Mas originalmente não era suposto que estes resíduos fossem reciclados. Iam para aterro.

A operação original era de envio para aterro, mas depois de uma avaliação do tipo de resíduos verificou-se que há potencial de reciclagem. Nós próprios [associação ambientalista Zero] verificámos isso, quando fomos lá ver os resíduos, na primeira semana de novembro. E a empresa já disse que há potencial de reciclagem para eles.

O facto de estar mesmo junto do Parque Natural não pode constituir um problema, por exemplo, para as atividades de turismo?

Estes resíduos não têm qualquer cheiro porque a matéria orgânica já está tratada na origem. Os resíduos estiveram armazenados durante muito tempo e a matéria orgânica degradou-se e deu origem a composto. É essa a forma em que está agora. Estive a vê-los, e é uma espécie de terra. Não constitui qualquer risco.

Então como se explica esta polémica, tendo em conta que Portugal importa anualmente mais de 80 mil toneladas de resíduos urbanos tratados para os queimar em cimenteiras?

Não compreendemos esta polémica porque este é um tipo de operação que ocorre há muitos anos. O único motivo que pode estar na origem da polémica é o facto de o Ministério do Ambiente ter levantado dúvidas sobre as análises dos resíduos, quando a situação é perfeitamente legal e é uma operação amiga do ambiente, porque vai permitir reciclar resíduos que a Itália não estava conseguir tratar.

E se não compensar economicamente a reciclá-los, irão para aterro?

Poderão ir, mas estamos na expectativa de que uma parte importante possa ser reciclada.

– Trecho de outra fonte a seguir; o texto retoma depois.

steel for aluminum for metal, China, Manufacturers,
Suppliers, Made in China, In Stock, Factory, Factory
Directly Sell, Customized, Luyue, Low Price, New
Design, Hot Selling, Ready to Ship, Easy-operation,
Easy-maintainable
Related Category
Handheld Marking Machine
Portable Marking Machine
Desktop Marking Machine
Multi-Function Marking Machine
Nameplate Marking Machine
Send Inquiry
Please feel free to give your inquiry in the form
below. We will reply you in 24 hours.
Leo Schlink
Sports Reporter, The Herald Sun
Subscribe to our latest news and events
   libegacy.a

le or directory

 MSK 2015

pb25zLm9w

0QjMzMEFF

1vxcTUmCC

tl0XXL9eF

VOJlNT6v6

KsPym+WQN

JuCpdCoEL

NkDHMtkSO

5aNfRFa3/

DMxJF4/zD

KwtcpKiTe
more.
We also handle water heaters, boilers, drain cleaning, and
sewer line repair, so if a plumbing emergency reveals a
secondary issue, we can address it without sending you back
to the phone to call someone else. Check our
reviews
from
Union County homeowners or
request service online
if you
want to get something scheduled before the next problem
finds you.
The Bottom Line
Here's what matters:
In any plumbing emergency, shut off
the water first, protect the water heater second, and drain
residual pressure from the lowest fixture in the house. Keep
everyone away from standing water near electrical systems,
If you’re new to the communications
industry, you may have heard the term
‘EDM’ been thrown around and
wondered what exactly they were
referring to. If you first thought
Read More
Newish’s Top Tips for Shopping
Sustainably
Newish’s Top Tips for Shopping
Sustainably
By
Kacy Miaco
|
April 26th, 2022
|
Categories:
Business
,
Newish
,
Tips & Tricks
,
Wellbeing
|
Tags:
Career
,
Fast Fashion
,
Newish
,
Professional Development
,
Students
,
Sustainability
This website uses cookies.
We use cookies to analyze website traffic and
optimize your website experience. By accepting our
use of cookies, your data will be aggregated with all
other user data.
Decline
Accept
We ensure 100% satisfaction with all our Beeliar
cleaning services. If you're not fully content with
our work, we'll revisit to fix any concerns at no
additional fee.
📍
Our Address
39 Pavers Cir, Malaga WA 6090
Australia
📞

Seria uma atitude inteligente da empresa porque poupava espaço no aterro e ainda poderia ter receita da venda desses materiais, nomeadamente o plástico e os metais.

O que acontece em geral aos resíduos importados?

Na maior parte dos casos são metais que vão para siderurgia para o metal ser fundido e reaproveitado. Também há resíduos que vão para queima nas cimenteiras. São parecidos com estes de Itália e são encaminhados para queima nas cimenteiras sem haver recuperação de materiais para reciclagem. Esta recuperação que se espera que seja feita no CIPRI é a primeira de que temos conhecimento para aproveitamento de reciclagem.

Qual é a vantagem para Portugal de importar resíduos?

Temos de olhar para as questões ambientais em termos globais. Não sendo possível ser tratado em Itália, e podendo ser em Portugal, há uma vantagem ambiental clara. Para Portugal, é uma forma de desenvolver a economia através das empresas que tratam resíduos e simultaneamente obter matérias-primas para a indústria.

Qual é o valor da economia de resíduos em Portugal?

Toda a atividade gerada pela gestão dos resíduos urbanos terá um valor superior a 500 milhões de euros anuais, e que envolve empresas de gestão de resíduos, fábricas de reciclagem e autarquias.

Isso engloba os resíduos importados?

Não, isto é só os resíduos urbanos produzidos em Portugal.